Any folder will blacklist all files whose path contains that folder.

.OFLDoNotRepairLinks:  same as .OFLDoNotSpider, but broken links to matching files/folders will not be repaired.  Also, the matches will not be used to repair broken links.`

For further details, please check out the wiki.

Configuring; Settings

Search inside orgFixLinks.py for comments that include the text 'setting'

Blacklisting for spidering and repairing links is essential since many users will have a subset of their files that they do not want orgFixLinks.py to modify. To control blacklisting, create configuration files .OFLDoNotSpider, .OFLDoNotRepairLinks. Each line is interpreted using glob.glob: see a PyMOTW article.

Example configuration file contents:

# this is a comment

/home/userName/Documents/Computer/Software/OrgModeNotes/MyOrgModeScripts/OrgModeFileCrawler/contributeToWorgNotes/worg

/home/userName/Documents/Computer/Software/OrgModeNotes/MyOrgModeScripts/OrgModeFileCrawler/20160720TestFile.org

# /home/userName/Documents/Computer

# /home/userName/Documents

There are further blacklisting controls inside orgFixLinks.py, primarily two lists of individual folder names (e.g. 'env', 'venv') for blacklisting; find them via text search for 'setting.'

Contributing

There is no question that this script will improve given further development. It does run on my machine, but bugs appear regularly.

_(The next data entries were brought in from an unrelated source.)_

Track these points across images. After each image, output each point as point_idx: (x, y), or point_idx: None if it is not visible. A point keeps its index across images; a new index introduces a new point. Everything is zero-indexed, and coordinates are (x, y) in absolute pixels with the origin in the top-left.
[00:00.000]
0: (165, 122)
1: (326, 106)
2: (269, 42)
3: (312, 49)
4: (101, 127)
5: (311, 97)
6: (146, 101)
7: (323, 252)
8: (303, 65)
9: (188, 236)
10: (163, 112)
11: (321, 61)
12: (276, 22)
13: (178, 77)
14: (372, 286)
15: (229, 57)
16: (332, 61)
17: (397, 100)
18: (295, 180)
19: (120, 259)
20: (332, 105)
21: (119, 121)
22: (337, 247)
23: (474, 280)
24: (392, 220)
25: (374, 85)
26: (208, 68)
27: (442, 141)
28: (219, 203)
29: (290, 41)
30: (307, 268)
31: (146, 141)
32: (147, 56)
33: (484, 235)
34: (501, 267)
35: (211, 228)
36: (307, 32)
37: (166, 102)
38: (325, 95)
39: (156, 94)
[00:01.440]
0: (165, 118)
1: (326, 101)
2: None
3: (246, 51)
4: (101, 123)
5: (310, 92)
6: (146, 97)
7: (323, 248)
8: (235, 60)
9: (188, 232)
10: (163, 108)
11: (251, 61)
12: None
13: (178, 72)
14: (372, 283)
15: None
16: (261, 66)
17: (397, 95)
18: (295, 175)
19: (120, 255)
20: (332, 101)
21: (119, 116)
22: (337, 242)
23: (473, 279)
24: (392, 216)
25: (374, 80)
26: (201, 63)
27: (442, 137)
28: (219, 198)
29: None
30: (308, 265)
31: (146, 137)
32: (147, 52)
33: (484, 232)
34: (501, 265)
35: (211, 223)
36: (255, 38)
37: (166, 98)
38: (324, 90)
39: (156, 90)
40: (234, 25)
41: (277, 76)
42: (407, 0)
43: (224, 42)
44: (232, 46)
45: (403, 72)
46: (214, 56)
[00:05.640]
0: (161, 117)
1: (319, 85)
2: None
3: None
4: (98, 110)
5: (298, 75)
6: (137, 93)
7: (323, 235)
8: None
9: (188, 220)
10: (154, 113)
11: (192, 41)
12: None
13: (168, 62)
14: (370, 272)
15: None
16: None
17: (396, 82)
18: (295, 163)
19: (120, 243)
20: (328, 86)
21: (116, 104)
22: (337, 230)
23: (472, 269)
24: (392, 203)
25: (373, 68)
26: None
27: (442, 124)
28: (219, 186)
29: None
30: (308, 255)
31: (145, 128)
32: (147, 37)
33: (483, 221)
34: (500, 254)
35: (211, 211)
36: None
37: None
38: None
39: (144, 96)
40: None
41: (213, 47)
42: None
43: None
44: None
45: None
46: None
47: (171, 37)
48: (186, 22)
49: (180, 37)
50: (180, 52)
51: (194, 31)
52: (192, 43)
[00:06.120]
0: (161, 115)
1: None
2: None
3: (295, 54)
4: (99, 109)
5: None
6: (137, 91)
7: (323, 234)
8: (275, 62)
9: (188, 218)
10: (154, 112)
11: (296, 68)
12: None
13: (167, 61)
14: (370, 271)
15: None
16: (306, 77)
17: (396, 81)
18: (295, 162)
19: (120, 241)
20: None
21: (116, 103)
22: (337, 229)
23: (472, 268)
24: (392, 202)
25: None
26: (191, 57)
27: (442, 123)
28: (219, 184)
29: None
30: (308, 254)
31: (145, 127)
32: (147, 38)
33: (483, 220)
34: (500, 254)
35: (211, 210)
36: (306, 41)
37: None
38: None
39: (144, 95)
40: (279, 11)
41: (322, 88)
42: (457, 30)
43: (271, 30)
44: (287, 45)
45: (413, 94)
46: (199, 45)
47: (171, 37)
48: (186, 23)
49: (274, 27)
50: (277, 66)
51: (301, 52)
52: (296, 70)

Boilerplate from https://gist.github.com/zenorocha/4526327:

  1. Fork it!

  2. Create your feature branch: git checkout -b my-new-feature

  3. Commit your changes: git commit -am 'Add some feature'

  4. Push to the branch: git push origin my-new-feature

  5. Submit a pull request :D

I am a beginner with Github. I make no promises in terms of maintaining anything. The phrase 'the code is free, people are not' applies. You can at least fork. If I can comprehend your changes (far more likely if sufficiently documented), I am much more likely to accept a pull request. A test in the test script orgFixLinksTest.py should be written for any nontrivial change. Submissions must respect intellectual property rights of work they are derived from (e.g. citing stackexchange).

I put this project on Github because it would make me happy if someone found it useful. It would be exciting to see a better programmer improve on it. There is nothing promised here except for the free code.

Credits

This is an amateur python script originally developed by the github user cashTangoTangoCash.

The script contains comments which credit sources of code snippets found on e.g. http://programmers.stackexchange.com/.

License

GNU General Public License v3.0

See: LICENSE.txt

Acknowledgments

Particularly helpful:

The free online book Python for Informatics Exploring Information by Severance: the Twitter spidering example in Ch 14 provided the idea for this script.

The Gauld Tutorial http://www.alan-g.me.uk/tutor/index.htm

I am highly aware that I did not read and understand everything, and have much more to learn.